La primera entrega de El Hobbit me pareció una maravillosa película de aventuras, impecable en lo visual y con corazón de mazapán. Tanto me gustó que bajé la guardia y he acudido a ver su continuación con ciertas expectativas de encontrarme con el listón más o menos al mismo nivel. Que quede bien claro desde el primer párrafo: no es el caso. Ni de lejos.

La desolación de Smaug pone de relieve con dolorosa evidencia que, por mucho que Peter Jackson y sus productores se empeñen en estirar el chicle, el material original no daba para una trilogía cinematográfica. Las primeras noticias de la producción apuntaban a una división en dos entregas, una planificación que más tarde se amplió a tres películas. Las matemáticas son implacables y en vista de los resultados es evidente que esta segunda parte es la que sobraba, con media hora de desarrollo argumental y dos horas de relleno que culminan en un final abrupto que sienta como una auténtica bofetada. Solo falta el rótulo “nos vemos el año que viene, no olvide pre-comprar su entrada al salir”.

Peor aún que el vacío narrativo es la falta de tino en las escenas de acción. Si el año pasado Bilbo nos hizo vibrar con unas aventuras bien planteadas y rebosantes de imaginación, en esta ocasión su viaje se reduce a un correcalles atropellado con desencuentros dolorosamente previsibles y mal resueltos. Tanto es así que los momentos más emocionantes de toda la cinta están protagonizados por el afeminado Legolas, uno de los personajes más ostiables de la literatura occidental. Así de mal está la cosa, caballeros.

Y da rabia que la película sea tan sosa porque no era nada difícil salvar los muebles teniendo en plantilla a dos titanes de la actuación como son Martin Freeman e Ian McKellen. Sin embargo, de forma inexplicable, se han recortado hasta la indignación los minutos en escena de Bilbo y Gandalf, los dos únicos personajes que consiguen comerse la pantalla, en favor de dar mayor protagonismo a los enanos guaperas del grupo. Esto incluye una indignante subtrama amorosa enano-elfa que nadie se cree, ¿necesidad de un personaje femenino fuerte para complacer al lobby feminista? Que me parta un rayo si lo sé, pero este delirio no funciona a ningún nivel.

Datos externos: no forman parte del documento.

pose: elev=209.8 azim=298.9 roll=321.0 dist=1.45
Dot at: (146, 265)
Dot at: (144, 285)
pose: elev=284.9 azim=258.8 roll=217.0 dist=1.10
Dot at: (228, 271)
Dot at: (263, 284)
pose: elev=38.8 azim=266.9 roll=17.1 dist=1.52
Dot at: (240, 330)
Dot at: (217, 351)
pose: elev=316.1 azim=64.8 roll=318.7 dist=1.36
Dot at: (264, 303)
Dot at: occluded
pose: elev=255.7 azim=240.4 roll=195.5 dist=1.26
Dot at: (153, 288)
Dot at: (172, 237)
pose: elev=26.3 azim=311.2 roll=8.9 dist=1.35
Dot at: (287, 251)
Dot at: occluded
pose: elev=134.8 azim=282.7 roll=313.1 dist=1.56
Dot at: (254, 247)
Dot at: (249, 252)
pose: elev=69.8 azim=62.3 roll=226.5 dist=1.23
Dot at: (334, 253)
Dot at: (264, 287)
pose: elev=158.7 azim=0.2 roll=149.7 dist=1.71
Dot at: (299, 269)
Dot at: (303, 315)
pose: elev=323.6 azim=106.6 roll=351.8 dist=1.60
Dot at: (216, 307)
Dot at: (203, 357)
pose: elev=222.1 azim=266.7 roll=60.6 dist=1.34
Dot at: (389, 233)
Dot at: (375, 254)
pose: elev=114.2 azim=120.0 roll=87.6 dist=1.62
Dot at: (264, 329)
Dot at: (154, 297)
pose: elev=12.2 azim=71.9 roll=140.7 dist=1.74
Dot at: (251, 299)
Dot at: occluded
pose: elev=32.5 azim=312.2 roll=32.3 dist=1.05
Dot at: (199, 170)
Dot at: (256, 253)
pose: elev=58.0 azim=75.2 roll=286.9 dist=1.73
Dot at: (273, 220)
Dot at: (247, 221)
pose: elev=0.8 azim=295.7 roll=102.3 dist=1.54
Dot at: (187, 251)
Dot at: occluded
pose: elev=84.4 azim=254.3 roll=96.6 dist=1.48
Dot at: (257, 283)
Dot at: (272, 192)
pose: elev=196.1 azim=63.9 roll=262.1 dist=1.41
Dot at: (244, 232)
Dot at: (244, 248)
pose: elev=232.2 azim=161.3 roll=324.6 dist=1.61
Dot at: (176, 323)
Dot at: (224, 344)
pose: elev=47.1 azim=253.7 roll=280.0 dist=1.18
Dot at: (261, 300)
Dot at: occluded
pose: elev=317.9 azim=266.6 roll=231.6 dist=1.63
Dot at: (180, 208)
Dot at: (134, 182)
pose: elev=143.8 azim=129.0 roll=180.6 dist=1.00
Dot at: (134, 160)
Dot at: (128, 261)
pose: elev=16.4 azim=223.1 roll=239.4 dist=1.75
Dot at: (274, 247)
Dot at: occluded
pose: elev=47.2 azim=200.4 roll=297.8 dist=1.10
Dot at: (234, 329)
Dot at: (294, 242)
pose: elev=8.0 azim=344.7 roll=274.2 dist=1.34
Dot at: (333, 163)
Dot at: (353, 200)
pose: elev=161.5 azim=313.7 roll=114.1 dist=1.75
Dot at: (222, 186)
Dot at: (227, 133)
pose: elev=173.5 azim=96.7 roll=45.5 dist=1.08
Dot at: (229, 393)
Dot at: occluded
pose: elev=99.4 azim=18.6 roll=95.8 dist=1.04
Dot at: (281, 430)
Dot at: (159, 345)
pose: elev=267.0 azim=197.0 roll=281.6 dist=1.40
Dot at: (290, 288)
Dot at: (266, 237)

La desolación de Smaug ni siquiera puede presumir de los fabulosos diseños de criaturas de la primera entrega, donde (acreditado o no) todavía se  dejaba notar la oronda sombra de Guillermo del Toro en las labores de preproducción. Atrás queda ese halo de cuento de hadas oscuro que tanto gusta (y tan bien se le da) al director mexicano y nos quedamos con la incómoda incertidumbre de qué habría pasado si la historia de Bilbo Bolsón hubiera continuado como esa producción en dos entregas que él planeó antes de bajarse del barco.

“Ocasión perdida” es la impresión que se le queda uno ante este apéndice de 150 minutos. Una innecesaria “película-puente” entre la fabulosa presentación y, esperemos, un desenlace a la altura. Al menos siempre nos quedará el libro.